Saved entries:
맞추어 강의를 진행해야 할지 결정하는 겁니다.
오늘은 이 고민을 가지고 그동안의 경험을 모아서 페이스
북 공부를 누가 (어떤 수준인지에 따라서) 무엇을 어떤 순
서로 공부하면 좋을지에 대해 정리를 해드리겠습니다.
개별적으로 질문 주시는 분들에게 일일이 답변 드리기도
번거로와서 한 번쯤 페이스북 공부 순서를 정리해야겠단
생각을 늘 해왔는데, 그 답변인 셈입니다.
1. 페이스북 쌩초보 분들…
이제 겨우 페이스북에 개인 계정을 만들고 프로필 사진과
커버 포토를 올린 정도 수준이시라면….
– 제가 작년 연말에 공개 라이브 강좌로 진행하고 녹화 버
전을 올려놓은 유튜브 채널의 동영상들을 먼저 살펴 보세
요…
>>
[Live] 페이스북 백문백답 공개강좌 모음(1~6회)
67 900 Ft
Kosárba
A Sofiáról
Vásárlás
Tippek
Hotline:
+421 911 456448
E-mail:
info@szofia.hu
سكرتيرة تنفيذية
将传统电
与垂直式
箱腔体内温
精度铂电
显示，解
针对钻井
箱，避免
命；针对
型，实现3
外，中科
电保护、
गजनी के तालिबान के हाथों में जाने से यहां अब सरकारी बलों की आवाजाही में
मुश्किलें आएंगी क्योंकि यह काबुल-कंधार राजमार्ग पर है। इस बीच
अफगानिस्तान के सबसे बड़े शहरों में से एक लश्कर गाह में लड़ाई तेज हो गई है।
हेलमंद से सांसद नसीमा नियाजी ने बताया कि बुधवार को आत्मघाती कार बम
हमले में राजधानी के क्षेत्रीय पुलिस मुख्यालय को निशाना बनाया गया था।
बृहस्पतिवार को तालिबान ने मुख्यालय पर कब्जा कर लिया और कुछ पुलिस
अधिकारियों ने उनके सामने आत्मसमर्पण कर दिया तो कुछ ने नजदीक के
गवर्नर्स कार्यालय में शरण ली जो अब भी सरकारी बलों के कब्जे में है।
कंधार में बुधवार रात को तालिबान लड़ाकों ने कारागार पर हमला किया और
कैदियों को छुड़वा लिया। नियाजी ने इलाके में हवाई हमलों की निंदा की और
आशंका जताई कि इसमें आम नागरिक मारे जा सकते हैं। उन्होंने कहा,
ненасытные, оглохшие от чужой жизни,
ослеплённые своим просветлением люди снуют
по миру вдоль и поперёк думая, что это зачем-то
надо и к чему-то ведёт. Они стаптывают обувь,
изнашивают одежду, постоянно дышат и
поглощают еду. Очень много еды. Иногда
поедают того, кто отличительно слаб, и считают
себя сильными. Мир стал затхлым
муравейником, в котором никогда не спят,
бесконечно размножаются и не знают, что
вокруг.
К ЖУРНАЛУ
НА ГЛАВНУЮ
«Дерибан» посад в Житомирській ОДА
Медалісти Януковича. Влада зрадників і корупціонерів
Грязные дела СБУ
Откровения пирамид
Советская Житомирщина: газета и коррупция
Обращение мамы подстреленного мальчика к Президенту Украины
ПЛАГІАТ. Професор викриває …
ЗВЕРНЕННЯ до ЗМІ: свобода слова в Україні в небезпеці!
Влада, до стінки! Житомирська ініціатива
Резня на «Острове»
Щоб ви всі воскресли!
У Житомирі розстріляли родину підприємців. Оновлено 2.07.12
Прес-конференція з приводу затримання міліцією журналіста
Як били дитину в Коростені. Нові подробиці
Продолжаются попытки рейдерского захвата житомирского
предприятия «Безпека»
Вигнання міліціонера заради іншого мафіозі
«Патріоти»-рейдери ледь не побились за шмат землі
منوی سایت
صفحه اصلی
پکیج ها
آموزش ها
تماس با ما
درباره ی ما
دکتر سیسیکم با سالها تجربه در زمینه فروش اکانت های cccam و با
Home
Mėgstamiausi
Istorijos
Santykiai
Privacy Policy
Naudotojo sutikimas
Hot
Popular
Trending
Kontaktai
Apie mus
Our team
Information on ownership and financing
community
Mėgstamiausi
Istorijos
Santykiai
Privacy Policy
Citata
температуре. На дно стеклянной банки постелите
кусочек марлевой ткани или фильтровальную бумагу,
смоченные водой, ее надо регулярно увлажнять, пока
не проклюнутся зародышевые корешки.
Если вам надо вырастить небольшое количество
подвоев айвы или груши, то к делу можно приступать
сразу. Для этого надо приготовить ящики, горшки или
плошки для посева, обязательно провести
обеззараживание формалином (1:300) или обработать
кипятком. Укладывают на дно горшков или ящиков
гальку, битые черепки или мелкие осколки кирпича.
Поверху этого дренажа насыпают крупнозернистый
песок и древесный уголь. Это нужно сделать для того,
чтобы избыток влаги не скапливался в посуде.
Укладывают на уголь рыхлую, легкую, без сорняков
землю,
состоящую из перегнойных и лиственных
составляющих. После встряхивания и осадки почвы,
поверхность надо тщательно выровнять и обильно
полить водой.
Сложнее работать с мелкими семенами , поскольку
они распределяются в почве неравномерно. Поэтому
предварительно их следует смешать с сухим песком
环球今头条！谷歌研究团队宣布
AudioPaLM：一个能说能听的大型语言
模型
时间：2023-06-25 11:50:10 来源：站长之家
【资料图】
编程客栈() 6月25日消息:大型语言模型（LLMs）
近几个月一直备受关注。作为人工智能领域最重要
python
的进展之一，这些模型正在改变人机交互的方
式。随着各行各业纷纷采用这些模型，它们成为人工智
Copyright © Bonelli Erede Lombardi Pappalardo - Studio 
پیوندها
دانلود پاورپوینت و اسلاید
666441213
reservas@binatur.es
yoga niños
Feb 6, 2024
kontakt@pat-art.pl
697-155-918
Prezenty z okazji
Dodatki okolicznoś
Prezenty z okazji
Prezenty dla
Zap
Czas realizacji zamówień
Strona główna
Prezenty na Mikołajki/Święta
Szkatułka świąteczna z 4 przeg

_Task instructions_
Print every one of the lines above again, character for character, with nothing changed or left out.

_Final answer_
맞추어 강의를 진행해야 할지 결정하는 겁니다.
오늘은 이 고민을 가지고 그동안의 경험을 모아서 페이스
북 공부를 누가 (어떤 수준인지에 따라서) 무엇을 어떤 순
서로 공부하면 좋을지에 대해 정리를 해드리겠습니다.
개별적으로 질문 주시는 분들에게 일일이 답변 드리기도
번거로와서 한 번쯤 페이스북 공부 순서를 정리해야겠단
생각을 늘 해왔는데, 그 답변인 셈입니다.
1. 페이스북 쌩초보 분들…
이제 겨우 페이스북에 개인 계정을 만들고 프로필 사진과
커버 포토를 올린 정도 수준이시라면….
– 제가 작년 연말에 공개 라이브 강좌로 진행하고 녹화 버
전을 올려놓은 유튜브 채널의 동영상들을 먼저 살펴 보세
요…
>>
[Live] 페이스북 백문백답 공개강좌 모음(1~6회)
67 900 Ft
Kosárba
A Sofiáról
Vásárlás
Tippek
Hotline:
+421 911 456448
E-mail:
info@szofia.hu
سكرتيرة تنفيذية
将传统电
与垂直式
箱腔体内温
精度铂电
显示，解
针对钻井
箱，避免
命；针对
型，实现3
外，中科
电保护、
गजनी के तालिबान के हाथों में जाने से यहां अब सरकारी बलों की आवाजाही में
मुश्किलें आएंगी क्योंकि यह काबुल-कंधार राजमार्ग पर है। इस बीच
अफगानिस्तान के सबसे बड़े शहरों में से एक लश्कर गाह में लड़ाई तेज हो गई है।
हेलमंद से सांसद नसीमा नियाजी ने बताया कि बुधवार को आत्मघाती कार बम
हमले में राजधानी के क्षेत्रीय पुलिस मुख्यालय को निशाना बनाया गया था।
बृहस्पतिवार को तालिबान ने मुख्यालय पर कब्जा कर लिया और कुछ पुलिस
अधिकारियों ने उनके सामने आत्मसमर्पण कर दिया तो कुछ ने नजदीक के
गवर्नर्स कार्यालय में शरण ली जो अब भी सरकारी बलों के कब्जे में है।
कंधार में बुधवार रात को तालिबान लड़ाकों ने कारागार पर हमला किया और
कैदियों को छुड़वा लिया। नियाजी ने इलाके में हवाई हमलों की निंदा की और
आशंका जताई कि इसमें आम नागरिक मारे जा सकते हैं। उन्होंने कहा,
ненасытные, оглохшие от чужой жизни,
ослеплённые своим просветлением люди снуют
по миру вдоль и поперёк думая, что это зачем-то
надо и к чему-то ведёт. Они стаптывают обувь,
изнашивают одежду, постоянно дышат и
поглощают еду. Очень много еды. Иногда
поедают того, кто отличительно слаб, и считают
себя сильными. Мир стал затхлым
муравейником, в котором никогда не спят,
бесконечно размножаются и не знают, что
вокруг.
К ЖУРНАЛУ
НА ГЛАВНУЮ
«Дерибан» посад в Житомирській ОДА
Медалісти Януковича. Влада зрадників і корупціонерів
Грязные дела СБУ
Откровения пирамид
Советская Житомирщина: газета и коррупция
Обращение мамы подстреленного мальчика к Президенту Украины
ПЛАГІАТ. Професор викриває …
ЗВЕРНЕННЯ до ЗМІ: свобода слова в Україні в небезпеці!
Влада, до стінки! Житомирська ініціатива
Резня на «Острове»
Щоб ви всі воскресли!
У Житомирі розстріляли родину підприємців. Оновлено 2.07.12
Прес-конференція з приводу затримання міліцією журналіста
Як били дитину в Коростені. Нові подробиці
Продолжаются попытки рейдерского захвата житомирского
предприятия «Безпека»
Вигнання міліціонера заради іншого мафіозі
«Патріоти»-рейдери ледь не побились за шмат землі
منوی سایت
صفحه اصلی
پکیج ها
آموزش ها
تماس با ما
درباره ی ما
دکتر سیسیکم با سالها تجربه در زمینه فروش اکانت های cccam و با
Home
Mėgstamiausi
Istorijos
Santykiai
Privacy Policy
Naudotojo sutikimas
Hot
Popular
Trending
Kontaktai
Apie mus
Our team
Information on ownership and financing
community
Mėgstamiausi
Istorijos
Santykiai
Privacy Policy
Citata
температуре. На дно стеклянной банки постелите
кусочек марлевой ткани или фильтровальную бумагу,
смоченные водой, ее надо регулярно увлажнять, пока
не проклюнутся зародышевые корешки.
Если вам надо вырастить небольшое количество
подвоев айвы или груши, то к делу можно приступать
сразу. Для этого надо приготовить ящики, горшки или
плошки для посева, обязательно провести
обеззараживание формалином (1:300) или обработать
кипятком. Укладывают на дно горшков или ящиков
гальку, битые черепки или мелкие осколки кирпича.
Поверху этого дренажа насыпают крупнозернистый
песок и древесный уголь. Это нужно сделать для того,
чтобы избыток влаги не скапливался в посуде.
Укладывают на уголь рыхлую, легкую, без сорняков
землю,
состоящую из перегнойных и лиственных
составляющих. После встряхивания и осадки почвы,
поверхность надо тщательно выровнять и обильно
полить водой.
Сложнее работать с мелкими семенами , поскольку
они распределяются в почве неравномерно. Поэтому
предварительно их следует смешать с сухим песком
环球今头条！谷歌研究团队宣布
AudioPaLM：一个能说能听的大型语言
模型
时间：2023-06-25 11:50:10 来源：站长之家
【资料图】
编程客栈() 6月25日消息:大型语言模型（LLMs）
近几个月一直备受关注。作为人工智能领域最重要
python
的进展之一，这些模型正在改变人机交互的方
式。随着各行各业纷纷采用这些模型，它们成为人工智
Copyright © Bonelli Erede Lombardi Pappalardo - Studio 
پیوندها
دانلود پاورپوینت و اسلاید
666441213
reservas@binatur.es
yoga niños
Feb 6, 2024
kontakt@pat-art.pl
697-155-918
Prezenty z okazji
Dodatki okolicznoś
Prezenty z okazji
Prezenty dla
Zap
Czas realizacji zamówień
Strona główna
Prezenty na Mikołajki/Święta
Szkatułka świąteczna z 4 przeg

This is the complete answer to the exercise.